[start RECORDS]

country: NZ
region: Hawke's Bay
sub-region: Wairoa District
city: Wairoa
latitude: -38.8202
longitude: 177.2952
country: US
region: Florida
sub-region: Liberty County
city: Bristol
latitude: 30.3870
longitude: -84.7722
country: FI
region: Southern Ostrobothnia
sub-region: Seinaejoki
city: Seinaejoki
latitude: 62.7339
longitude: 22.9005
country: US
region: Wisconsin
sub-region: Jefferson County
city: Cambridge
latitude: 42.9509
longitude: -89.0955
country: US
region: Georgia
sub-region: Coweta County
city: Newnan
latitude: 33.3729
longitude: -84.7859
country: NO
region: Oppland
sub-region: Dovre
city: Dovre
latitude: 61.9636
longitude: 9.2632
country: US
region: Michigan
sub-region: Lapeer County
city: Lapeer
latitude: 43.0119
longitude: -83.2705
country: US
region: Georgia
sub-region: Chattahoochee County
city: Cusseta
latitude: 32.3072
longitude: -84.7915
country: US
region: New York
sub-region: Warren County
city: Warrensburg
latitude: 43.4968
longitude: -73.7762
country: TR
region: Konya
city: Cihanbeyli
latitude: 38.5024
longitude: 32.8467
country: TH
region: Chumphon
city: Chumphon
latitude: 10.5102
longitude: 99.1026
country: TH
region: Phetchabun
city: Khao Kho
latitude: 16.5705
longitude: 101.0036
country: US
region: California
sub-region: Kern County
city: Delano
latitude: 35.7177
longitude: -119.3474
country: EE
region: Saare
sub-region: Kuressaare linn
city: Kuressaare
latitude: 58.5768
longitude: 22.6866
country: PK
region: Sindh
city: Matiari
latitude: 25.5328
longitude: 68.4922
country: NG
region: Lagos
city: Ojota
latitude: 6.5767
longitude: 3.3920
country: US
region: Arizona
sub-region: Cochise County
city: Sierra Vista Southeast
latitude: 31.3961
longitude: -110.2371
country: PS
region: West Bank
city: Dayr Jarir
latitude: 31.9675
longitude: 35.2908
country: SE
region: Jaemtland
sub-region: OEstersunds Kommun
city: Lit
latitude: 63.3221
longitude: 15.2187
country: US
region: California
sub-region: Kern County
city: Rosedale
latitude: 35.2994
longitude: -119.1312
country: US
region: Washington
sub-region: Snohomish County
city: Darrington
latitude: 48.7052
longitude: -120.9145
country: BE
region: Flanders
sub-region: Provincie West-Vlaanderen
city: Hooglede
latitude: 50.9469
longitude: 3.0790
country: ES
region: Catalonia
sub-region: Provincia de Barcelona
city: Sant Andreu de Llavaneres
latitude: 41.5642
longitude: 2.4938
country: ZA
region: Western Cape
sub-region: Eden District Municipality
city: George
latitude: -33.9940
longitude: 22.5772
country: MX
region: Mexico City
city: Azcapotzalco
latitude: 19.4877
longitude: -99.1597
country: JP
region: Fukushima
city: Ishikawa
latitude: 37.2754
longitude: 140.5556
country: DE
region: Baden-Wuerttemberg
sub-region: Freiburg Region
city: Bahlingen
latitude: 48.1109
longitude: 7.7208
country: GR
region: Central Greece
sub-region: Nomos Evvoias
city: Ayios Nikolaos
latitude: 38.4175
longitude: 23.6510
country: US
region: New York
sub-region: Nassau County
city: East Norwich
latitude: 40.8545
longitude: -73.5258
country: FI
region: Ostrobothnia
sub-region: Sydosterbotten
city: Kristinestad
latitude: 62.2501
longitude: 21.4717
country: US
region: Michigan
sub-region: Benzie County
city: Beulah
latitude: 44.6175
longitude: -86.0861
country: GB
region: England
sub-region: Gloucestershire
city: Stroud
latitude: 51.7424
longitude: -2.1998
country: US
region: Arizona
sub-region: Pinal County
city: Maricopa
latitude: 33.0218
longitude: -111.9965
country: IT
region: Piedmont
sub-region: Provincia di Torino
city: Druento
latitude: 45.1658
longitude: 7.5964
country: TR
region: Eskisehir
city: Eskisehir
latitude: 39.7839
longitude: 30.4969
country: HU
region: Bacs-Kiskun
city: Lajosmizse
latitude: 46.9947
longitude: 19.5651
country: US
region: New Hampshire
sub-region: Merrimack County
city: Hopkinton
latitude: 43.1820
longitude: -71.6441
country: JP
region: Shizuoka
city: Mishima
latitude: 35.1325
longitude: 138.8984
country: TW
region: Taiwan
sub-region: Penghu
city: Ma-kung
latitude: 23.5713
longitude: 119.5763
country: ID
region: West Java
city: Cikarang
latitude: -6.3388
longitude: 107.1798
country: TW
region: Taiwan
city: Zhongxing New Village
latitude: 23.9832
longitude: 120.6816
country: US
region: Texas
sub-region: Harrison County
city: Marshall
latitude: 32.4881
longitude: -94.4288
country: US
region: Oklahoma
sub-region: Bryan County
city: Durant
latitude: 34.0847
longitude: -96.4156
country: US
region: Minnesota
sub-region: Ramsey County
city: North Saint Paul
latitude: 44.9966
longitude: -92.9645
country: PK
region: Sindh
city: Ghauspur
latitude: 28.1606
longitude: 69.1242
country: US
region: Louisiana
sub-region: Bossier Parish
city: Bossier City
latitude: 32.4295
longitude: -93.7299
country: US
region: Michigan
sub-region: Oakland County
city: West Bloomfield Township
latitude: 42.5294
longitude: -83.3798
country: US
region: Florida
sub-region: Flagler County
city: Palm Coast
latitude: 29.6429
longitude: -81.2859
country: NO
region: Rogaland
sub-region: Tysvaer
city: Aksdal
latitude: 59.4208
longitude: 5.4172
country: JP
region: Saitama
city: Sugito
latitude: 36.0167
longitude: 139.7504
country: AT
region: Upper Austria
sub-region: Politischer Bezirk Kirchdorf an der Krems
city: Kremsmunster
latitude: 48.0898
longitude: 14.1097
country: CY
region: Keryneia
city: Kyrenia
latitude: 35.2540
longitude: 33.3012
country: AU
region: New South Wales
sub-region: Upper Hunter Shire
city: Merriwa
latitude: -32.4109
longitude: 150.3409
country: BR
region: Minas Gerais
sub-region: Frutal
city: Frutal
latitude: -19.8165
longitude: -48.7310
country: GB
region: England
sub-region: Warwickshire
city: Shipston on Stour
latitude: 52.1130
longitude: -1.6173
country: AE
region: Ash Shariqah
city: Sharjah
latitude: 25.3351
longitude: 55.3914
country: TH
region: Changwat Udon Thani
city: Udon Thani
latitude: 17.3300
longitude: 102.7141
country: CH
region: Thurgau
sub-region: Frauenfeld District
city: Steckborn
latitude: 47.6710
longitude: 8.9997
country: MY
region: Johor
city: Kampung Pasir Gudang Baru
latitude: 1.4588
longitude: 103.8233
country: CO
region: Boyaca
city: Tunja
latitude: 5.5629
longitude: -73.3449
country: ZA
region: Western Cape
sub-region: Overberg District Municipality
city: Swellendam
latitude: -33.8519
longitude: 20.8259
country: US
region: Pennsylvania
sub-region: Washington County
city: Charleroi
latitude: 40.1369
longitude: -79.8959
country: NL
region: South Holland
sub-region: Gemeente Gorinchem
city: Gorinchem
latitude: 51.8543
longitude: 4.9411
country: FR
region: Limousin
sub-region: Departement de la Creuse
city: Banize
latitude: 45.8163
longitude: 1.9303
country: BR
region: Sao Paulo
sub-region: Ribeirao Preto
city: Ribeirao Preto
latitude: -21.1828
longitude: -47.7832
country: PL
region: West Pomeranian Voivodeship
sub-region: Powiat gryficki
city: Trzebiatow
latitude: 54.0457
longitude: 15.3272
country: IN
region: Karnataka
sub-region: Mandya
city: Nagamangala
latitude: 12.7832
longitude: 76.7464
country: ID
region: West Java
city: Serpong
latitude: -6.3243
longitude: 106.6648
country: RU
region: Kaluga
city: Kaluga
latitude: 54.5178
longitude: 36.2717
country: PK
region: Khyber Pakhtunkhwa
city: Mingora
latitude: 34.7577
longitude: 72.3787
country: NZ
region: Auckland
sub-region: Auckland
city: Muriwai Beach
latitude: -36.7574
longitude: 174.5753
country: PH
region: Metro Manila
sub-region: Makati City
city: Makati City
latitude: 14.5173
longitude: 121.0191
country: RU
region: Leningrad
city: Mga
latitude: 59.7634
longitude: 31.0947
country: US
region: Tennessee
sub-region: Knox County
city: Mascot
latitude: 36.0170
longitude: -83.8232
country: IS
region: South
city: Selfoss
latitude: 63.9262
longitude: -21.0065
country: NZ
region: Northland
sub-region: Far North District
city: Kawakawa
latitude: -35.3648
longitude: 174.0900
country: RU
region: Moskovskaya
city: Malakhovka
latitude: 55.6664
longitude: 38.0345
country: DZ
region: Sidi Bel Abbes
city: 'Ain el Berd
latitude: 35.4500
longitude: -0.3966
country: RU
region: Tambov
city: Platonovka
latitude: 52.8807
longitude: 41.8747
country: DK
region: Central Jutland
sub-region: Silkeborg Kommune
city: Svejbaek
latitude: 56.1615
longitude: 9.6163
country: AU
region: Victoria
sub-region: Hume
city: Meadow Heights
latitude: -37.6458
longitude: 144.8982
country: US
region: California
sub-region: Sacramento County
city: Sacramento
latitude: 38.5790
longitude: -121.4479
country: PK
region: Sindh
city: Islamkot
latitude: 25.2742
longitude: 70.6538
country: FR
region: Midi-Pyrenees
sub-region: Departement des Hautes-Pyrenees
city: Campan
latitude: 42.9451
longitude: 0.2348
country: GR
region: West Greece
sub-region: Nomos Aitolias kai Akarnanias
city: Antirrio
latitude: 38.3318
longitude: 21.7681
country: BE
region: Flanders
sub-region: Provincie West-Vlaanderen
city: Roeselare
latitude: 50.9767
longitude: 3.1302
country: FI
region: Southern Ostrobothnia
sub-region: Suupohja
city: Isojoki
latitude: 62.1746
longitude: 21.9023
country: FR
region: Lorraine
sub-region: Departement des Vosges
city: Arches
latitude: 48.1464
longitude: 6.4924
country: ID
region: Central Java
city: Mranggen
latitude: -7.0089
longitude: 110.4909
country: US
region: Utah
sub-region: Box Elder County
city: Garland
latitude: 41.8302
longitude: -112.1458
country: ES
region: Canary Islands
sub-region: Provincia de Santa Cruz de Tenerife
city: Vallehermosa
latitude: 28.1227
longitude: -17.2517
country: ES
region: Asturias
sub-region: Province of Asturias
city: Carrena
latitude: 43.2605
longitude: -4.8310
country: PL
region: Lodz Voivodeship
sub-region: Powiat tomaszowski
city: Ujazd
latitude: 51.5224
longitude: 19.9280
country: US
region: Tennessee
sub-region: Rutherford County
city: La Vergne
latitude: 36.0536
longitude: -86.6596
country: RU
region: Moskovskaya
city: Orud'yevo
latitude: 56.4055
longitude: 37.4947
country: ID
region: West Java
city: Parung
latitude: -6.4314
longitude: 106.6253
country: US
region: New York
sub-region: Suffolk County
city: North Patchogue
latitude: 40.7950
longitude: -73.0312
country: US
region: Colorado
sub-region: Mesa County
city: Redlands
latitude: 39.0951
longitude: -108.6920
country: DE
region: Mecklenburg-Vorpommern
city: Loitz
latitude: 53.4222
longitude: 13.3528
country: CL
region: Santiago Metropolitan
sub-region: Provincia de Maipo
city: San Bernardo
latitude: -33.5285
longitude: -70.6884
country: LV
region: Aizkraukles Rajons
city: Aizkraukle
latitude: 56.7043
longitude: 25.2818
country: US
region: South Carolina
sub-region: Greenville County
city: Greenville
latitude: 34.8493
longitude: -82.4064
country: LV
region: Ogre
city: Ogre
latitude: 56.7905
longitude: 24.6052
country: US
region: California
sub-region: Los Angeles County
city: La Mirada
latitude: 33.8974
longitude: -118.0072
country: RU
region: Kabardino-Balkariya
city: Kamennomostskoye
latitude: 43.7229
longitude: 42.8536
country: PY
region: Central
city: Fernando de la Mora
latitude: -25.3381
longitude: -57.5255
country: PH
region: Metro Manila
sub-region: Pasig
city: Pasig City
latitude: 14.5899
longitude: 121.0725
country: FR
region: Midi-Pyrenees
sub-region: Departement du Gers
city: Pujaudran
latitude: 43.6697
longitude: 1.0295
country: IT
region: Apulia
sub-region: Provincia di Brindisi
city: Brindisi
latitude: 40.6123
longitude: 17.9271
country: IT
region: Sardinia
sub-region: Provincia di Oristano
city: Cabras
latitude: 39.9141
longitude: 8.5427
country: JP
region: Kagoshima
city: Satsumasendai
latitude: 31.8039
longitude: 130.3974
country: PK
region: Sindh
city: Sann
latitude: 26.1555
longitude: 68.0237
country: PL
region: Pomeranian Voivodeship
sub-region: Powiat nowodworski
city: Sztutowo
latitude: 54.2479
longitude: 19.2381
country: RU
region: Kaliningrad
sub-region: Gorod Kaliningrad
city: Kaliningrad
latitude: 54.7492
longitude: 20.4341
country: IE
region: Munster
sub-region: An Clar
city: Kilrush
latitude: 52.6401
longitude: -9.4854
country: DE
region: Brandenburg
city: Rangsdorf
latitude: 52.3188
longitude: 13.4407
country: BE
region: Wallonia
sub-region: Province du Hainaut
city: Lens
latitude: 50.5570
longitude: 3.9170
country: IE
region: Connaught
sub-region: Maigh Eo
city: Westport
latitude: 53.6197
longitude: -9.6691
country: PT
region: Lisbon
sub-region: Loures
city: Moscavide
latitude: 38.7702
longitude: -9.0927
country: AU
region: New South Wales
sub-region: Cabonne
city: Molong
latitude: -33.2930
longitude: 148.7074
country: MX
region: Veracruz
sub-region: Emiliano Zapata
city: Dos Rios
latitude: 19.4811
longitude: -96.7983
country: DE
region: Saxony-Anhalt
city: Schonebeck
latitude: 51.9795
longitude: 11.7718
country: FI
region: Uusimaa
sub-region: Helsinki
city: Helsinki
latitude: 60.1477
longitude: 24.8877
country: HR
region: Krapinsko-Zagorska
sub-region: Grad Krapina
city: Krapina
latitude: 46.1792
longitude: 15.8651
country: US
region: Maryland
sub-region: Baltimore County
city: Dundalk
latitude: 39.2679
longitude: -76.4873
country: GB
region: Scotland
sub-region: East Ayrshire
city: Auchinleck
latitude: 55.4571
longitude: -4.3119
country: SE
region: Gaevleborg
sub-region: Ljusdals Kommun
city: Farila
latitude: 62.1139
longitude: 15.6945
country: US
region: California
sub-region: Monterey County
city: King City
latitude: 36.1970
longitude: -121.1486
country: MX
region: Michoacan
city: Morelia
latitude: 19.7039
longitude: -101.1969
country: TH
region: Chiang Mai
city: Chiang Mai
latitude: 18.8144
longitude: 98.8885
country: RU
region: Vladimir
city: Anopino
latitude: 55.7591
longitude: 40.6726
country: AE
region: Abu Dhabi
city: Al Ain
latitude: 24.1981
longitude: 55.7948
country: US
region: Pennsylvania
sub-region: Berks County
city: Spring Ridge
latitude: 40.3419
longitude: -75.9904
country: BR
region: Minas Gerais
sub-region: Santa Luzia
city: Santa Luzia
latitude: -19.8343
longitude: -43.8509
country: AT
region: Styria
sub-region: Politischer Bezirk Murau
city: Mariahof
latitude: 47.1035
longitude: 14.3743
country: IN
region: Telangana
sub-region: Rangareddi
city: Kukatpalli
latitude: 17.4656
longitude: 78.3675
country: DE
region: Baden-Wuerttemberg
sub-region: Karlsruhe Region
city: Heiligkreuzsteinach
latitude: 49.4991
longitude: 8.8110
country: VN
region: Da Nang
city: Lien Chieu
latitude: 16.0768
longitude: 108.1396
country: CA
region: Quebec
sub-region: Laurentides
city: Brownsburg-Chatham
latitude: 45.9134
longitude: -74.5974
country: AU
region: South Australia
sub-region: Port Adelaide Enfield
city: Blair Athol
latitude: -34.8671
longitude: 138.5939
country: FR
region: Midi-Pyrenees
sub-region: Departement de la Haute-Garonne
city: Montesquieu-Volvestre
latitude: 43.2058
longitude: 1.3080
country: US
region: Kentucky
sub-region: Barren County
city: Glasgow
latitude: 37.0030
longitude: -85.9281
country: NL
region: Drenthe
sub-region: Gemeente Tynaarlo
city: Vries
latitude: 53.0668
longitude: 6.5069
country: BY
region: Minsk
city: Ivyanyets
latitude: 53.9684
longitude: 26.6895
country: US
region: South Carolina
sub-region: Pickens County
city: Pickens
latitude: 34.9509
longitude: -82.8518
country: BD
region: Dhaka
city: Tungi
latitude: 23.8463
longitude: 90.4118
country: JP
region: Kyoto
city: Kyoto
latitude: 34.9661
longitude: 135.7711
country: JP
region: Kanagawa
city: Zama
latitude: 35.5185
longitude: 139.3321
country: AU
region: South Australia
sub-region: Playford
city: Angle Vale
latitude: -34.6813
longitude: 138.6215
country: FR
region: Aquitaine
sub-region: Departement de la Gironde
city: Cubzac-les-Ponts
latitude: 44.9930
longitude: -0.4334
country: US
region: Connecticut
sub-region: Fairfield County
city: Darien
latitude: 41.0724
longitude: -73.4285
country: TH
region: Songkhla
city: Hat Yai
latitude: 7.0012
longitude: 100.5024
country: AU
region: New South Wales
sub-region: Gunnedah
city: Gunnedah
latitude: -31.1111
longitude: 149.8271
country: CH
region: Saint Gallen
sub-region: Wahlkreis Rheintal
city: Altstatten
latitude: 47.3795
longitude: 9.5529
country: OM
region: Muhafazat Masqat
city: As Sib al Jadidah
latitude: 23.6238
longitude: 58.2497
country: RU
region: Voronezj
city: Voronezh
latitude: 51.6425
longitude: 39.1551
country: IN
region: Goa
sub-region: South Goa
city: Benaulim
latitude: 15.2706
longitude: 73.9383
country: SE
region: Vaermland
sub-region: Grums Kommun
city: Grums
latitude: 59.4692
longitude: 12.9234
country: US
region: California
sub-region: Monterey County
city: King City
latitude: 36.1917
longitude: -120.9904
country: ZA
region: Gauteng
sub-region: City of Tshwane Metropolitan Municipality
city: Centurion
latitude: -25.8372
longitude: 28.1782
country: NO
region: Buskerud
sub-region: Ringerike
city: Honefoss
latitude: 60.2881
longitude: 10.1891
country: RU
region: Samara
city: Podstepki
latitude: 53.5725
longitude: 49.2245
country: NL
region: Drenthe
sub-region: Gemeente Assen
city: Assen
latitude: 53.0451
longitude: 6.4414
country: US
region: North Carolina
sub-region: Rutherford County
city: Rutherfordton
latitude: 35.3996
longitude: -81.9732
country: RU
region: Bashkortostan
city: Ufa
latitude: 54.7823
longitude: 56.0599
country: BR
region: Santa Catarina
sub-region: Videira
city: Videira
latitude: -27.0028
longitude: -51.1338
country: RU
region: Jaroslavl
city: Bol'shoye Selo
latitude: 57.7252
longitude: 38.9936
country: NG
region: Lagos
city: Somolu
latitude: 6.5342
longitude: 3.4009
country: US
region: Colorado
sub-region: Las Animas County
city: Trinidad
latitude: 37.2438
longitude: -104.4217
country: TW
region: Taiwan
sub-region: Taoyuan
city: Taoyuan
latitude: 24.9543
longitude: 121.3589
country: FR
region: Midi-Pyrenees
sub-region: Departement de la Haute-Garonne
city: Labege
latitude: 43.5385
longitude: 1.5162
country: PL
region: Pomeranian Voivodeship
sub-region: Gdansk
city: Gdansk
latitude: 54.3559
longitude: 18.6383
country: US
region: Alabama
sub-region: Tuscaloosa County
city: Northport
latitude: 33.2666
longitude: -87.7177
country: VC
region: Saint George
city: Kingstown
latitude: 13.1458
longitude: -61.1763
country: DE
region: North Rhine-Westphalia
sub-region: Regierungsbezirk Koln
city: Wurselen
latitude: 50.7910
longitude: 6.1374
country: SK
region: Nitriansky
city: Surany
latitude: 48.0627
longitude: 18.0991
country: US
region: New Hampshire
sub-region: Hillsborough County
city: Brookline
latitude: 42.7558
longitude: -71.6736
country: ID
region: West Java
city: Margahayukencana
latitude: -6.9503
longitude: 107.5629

[end RECORDS]

■ **YOUR INSTRUCTIONS**
Reproduce the rows verbatim from the line with "city: Cubzac-les-Ponts" to the line with "latitude: 36.1917", including both of those lines.

■ **SOLUTION TO THE EXERCISE**
city: Cubzac-les-Ponts
latitude: 44.9930
longitude: -0.4334
country: US
region: Connecticut
sub-region: Fairfield County
city: Darien
latitude: 41.0724
longitude: -73.4285
country: TH
region: Songkhla
city: Hat Yai
latitude: 7.0012
longitude: 100.5024
country: AU
region: New South Wales
sub-region: Gunnedah
city: Gunnedah
latitude: -31.1111
longitude: 149.8271
country: CH
region: Saint Gallen
sub-region: Wahlkreis Rheintal
city: Altstatten
latitude: 47.3795
longitude: 9.5529
country: OM
region: Muhafazat Masqat
city: As Sib al Jadidah
latitude: 23.6238
longitude: 58.2497
country: RU
region: Voronezj
city: Voronezh
latitude: 51.6425
longitude: 39.1551
country: IN
region: Goa
sub-region: South Goa
city: Benaulim
latitude: 15.2706
longitude: 73.9383
country: SE
region: Vaermland
sub-region: Grums Kommun
city: Grums
latitude: 59.4692
longitude: 12.9234
country: US
region: California
sub-region: Monterey County
city: King City
latitude: 36.1917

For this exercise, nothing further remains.